# aus Freehand exportieren für Druck



## katha1001 (5. Januar 2006)

Hi,

ich möchte eine Grafik aus Freehand für den Druck exportieren. Es soll eine Auflösung von 300 dpi haben. Welches Format lege ich am besten an (tif, png, eps) und welche Einstellungen muss ich machen.? Beim Tiff bzw png habe ich 300 dpi und antialiasing 2 eingestellt. Beim eps sehen die Farben aber irgendwie blass aus. Ich möchte die Grafik aber trotzdem gerne einmal auf transparentem Hintergrund mitschicken. Wie mache ich das am besten?


----------



## Night Vision Worker (5. Januar 2006)

Ich würde dir empfehlen:

1.) PDF-X3: Ein nach ISO-Norm genormtes PDF-Format. habe damit beste Druckergebnisse erzielt!

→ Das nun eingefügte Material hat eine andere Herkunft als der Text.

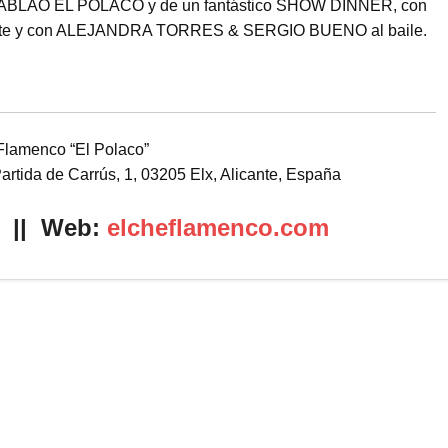
el TABLAO EL POLACO y de un fantástico SHOW DINNER, con
nte y con ALEJANDRA TORRES & SERGIO BUENO al baile.
Flamenco “El Polaco”
artida de Carrús, 1, 03205 Elx, Alicante, España
|| Web:
elcheflamenco.com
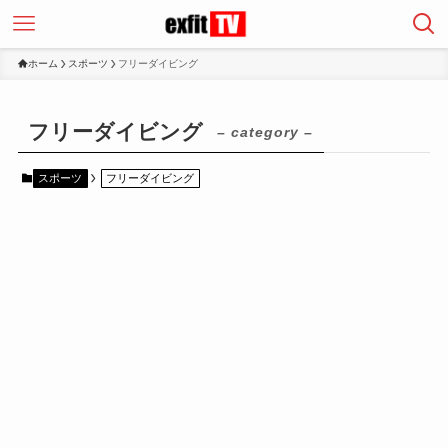
ホーム
スポーツ
フリーダイビング
フリーダイビング
– category –
スポーツ
フリーダイビング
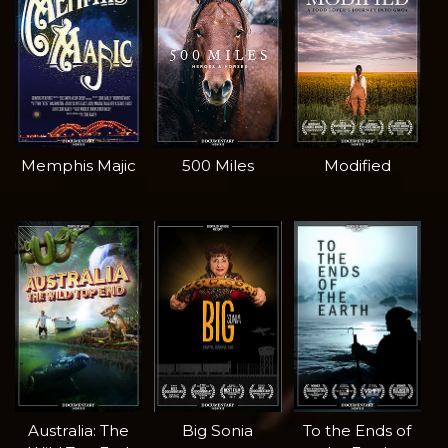
Memphis Majic
500 Miles
Modified
Australia: The
Big Sonia
To the Ends of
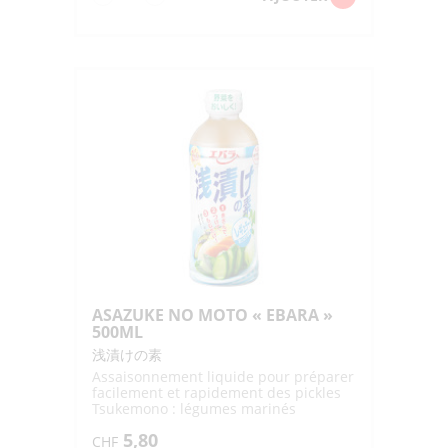
de
AJI
NO
MOTO
S
"AJINOMOTO"
1KG
ASAZUKE NO MOTO « EBARA »
500ML
浅漬けの素
Assaisonnement liquide pour préparer
facilement et rapidement des pickles
Tsukemono : légumes marinés
croquants
5,80
CHF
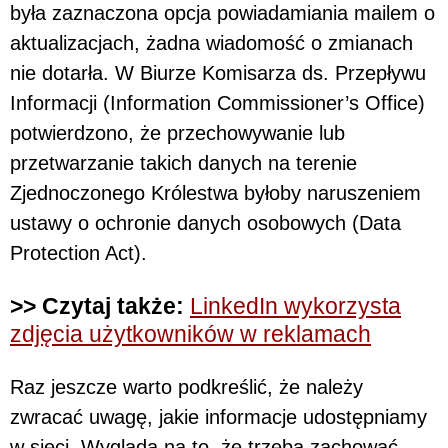
była zaznaczona opcja powiadamiania mailem o
aktualizacjach, żadna wiadomość o zmianach
nie dotarła. W Biurze Komisarza ds. Przepływu
Informacji (Information Commissioner’s Office)
potwierdzono, że przechowywanie lub
przetwarzanie takich danych na terenie
Zjednoczonego Królestwa byłoby naruszeniem
ustawy o ochronie danych osobowych (Data
Protection Act).
>> Czytaj także:
LinkedIn wykorzysta
zdjęcia użytkowników w reklamach
Raz jeszcze warto podkreślić, że należy
zwracać uwagę, jakie informacje udostępniamy
w sieci. Wygląda na to, że trzeba zachować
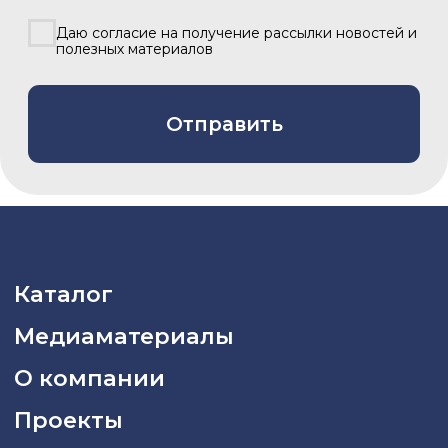
8 800 775 80 81
info@asiacinema.ru
Задать вопрос
Политика конфиденциальности
2026 © «Азия Синема»
Разработка сайта –
Вангер.рф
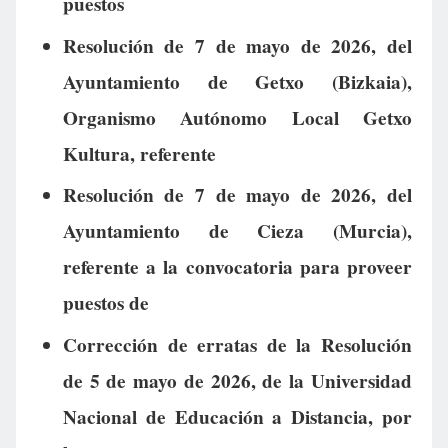
puestos
Resolución de 7 de mayo de 2026, del
Ayuntamiento de Getxo (Bizkaia),
Organismo Autónomo Local Getxo
Kultura, referente
Resolución de 7 de mayo de 2026, del
Ayuntamiento de Cieza (Murcia),
referente a la convocatoria para proveer
puestos de
Corrección de erratas de la Resolución
de 5 de mayo de 2026, de la Universidad
Nacional de Educación a Distancia, por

2.) Daten offen schicken: Dann aber Schriften in Pfade konvertieren! Sprich mit deinem Dienstleister welche FH-Version er annimmt.

Vom TIFF würde ich komplett abraten, da der Export nicht 100%ig sauber ist!

In diesem Sinne,
viel Erfolg!

Night Vision Worker
Digitale Druckvorlagenaufbereitung


----------